O esterco de frango também é particularmente prejudicial aos cursos de água. Quando esses nutrientes em excesso são levados para riachos, rios e outros corpos d’água, podem causar poluição ambiental. Isso ocorre porque os nutrientes extras na água desencadeiam uma reação em cadeia chamada eutrofização. Este processo acelera o crescimento de algas, podendo resultar em perda significativa de vida aquática e até na formação de zonas mortas. Com mais de 70 bilhões de frangos sendo abatidos anualmente para consumo, tem-se a dimensão do problema gerado.

Quanto aos riscos à saúde, estes se relacionam ao aumento da produção de frango através de maior intensificação de sua produção. Essa é uma resposta tradicional para reduzir o impacto ambiental da carne. Contudo, os riscos à saúde são um efeito colateral inevitável. Doenças zoonóticas provenientes do confinamento em massa de animais são uma das principais preocupações nesse cenário, podendo levar à disseminação de doenças e pandemias, como a gripe aviária.

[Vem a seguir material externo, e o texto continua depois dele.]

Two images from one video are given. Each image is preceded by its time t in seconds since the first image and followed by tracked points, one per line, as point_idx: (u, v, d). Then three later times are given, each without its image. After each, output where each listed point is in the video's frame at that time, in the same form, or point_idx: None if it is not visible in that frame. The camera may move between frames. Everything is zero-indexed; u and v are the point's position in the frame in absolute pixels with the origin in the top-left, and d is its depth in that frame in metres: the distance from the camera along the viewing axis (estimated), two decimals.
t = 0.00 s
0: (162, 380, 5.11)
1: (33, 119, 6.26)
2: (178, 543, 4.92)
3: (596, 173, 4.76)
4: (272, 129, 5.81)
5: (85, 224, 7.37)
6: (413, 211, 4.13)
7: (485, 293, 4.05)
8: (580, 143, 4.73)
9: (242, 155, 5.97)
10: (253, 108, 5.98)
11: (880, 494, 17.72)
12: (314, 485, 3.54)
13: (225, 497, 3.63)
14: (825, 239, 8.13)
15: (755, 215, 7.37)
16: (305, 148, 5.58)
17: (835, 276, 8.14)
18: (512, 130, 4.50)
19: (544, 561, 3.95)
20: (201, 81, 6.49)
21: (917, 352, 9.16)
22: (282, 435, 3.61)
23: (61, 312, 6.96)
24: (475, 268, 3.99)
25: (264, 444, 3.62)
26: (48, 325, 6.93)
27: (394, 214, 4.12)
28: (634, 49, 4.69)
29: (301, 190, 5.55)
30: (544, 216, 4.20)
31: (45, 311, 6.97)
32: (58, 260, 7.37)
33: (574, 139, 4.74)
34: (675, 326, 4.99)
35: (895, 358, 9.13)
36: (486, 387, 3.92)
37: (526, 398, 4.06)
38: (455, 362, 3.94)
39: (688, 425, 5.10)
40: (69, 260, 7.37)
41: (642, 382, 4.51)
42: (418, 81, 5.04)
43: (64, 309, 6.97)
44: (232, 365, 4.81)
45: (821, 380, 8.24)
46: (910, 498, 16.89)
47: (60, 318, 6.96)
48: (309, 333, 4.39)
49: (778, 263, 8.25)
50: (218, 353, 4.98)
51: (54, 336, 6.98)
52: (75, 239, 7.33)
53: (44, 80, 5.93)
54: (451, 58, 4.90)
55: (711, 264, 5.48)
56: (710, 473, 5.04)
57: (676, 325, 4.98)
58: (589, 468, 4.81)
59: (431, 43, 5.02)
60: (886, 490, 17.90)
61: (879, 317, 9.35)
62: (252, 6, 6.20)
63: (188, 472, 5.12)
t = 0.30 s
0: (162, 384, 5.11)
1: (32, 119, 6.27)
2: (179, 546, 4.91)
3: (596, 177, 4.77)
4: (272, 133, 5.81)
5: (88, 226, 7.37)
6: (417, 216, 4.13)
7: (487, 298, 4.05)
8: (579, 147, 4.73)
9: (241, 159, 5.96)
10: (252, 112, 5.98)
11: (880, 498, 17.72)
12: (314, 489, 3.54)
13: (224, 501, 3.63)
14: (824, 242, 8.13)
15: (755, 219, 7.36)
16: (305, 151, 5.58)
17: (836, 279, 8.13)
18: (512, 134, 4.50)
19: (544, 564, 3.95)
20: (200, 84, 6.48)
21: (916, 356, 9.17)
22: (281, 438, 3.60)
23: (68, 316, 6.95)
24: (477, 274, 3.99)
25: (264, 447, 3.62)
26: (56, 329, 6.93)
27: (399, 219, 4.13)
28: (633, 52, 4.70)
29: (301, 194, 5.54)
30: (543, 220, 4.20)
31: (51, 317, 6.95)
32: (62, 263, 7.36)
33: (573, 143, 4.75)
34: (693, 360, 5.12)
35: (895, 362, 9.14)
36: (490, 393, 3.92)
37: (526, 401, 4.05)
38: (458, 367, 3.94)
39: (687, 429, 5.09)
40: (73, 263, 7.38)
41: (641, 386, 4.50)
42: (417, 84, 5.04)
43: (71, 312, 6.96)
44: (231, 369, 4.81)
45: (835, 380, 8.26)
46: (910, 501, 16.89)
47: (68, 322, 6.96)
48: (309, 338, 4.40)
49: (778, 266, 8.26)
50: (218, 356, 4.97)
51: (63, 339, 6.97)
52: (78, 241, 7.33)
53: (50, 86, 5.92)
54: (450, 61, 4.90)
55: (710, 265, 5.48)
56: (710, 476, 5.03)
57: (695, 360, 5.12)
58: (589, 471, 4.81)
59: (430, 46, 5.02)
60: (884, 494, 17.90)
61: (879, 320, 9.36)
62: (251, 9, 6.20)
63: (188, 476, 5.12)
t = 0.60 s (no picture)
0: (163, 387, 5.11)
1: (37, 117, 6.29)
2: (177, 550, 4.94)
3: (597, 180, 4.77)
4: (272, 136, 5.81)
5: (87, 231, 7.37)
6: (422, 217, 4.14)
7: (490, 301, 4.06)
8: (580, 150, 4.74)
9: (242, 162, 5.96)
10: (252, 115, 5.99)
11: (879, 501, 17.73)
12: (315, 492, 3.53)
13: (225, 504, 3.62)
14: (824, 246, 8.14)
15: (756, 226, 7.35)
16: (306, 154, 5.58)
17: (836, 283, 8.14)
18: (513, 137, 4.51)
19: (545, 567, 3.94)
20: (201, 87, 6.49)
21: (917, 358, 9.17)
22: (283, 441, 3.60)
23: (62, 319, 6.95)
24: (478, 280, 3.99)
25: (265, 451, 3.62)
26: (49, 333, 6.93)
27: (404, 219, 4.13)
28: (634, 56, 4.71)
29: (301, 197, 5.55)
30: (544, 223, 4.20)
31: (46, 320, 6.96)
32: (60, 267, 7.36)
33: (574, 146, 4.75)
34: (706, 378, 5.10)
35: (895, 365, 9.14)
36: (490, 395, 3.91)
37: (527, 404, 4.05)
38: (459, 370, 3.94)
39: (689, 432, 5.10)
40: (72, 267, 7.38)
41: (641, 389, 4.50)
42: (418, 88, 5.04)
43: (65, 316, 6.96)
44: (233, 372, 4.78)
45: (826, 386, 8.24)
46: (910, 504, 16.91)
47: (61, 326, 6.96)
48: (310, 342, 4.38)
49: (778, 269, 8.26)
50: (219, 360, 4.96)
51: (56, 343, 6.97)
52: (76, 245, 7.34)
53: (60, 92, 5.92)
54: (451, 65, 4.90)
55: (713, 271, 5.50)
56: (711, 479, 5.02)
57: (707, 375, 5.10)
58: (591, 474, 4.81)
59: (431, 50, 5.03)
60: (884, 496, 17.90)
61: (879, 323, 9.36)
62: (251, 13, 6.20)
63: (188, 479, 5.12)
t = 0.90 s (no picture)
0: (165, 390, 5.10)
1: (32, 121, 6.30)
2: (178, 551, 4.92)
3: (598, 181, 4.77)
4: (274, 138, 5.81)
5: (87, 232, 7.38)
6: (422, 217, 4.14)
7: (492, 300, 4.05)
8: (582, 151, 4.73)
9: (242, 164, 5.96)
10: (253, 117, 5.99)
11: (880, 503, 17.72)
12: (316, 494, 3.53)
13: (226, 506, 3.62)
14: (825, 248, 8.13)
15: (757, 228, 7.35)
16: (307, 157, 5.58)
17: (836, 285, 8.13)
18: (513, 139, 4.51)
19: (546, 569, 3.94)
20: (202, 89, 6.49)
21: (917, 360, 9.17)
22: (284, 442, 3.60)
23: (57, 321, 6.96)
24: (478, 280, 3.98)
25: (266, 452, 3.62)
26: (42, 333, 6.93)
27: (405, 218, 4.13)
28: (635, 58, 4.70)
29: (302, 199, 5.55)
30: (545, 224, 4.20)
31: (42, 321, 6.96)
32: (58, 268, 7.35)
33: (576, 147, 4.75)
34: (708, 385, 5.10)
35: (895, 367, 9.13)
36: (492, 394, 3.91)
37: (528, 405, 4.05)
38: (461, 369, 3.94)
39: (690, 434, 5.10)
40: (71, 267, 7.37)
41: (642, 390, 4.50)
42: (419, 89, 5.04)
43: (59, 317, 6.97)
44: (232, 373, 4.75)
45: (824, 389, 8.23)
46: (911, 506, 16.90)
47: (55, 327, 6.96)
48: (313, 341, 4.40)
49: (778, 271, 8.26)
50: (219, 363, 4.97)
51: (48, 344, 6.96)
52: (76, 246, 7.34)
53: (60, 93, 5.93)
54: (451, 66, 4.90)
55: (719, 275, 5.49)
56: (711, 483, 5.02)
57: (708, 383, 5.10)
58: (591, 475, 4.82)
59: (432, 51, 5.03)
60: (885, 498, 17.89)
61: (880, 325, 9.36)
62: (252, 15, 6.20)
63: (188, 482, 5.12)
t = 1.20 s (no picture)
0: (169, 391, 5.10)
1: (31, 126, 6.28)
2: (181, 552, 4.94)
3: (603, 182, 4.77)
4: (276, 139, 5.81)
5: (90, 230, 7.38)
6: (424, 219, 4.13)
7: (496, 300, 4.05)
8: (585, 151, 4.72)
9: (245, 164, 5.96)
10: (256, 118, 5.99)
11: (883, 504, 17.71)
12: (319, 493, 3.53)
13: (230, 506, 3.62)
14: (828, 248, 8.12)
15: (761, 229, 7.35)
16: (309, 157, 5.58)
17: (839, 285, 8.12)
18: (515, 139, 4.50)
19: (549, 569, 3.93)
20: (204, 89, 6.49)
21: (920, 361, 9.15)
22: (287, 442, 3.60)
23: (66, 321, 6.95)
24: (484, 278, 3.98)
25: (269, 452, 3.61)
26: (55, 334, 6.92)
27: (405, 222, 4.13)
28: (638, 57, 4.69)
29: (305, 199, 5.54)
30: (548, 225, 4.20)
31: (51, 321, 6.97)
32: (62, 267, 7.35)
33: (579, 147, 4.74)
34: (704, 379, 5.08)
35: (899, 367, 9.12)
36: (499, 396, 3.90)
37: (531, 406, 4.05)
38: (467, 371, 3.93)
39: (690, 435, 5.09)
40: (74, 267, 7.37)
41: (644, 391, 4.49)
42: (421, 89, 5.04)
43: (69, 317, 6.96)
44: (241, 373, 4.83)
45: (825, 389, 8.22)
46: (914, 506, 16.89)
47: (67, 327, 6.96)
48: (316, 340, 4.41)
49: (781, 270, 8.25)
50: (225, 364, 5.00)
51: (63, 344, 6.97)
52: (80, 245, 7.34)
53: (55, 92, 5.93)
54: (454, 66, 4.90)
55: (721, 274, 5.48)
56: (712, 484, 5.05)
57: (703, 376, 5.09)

O uso contínuo de antibióticos em animais de criação industrial está levando ao surgimento de várias bactérias resistentes, o que torna muitos antibióticos ineficazes. Pesquisas mostram que a pecuária intensiva, que consome 75% da produção mundial de antibióticos, está propensa a produzir bactérias resistentes a medicamentos. Muitos animais, incluindo frangos, são expostos ao uso imprudente de antibióticos para estimular o crescimento rápido e ocultar questões de bem-estar animal. Como consequência, aproximadamente 1,27 milhão de pessoas morrem todos os anos de infecções resistentes a antibióticos. É previsto que este número possa chegar a 10 milhões até 2050.

Crédito: C.Lotongkum / Shutterstock.com

Considerando os diversos impactos negativos da produção e consumo de frango, o veganismo se apresenta como uma alternativa viável e necessária para construir um futuro mais sustentável, ético e saudável. Adotar uma alimentação baseada em vegetais contribui para a mitigação das mudanças climáticas, a preservação do meio ambiente, a promoção da saúde pública e o bem-estar animal.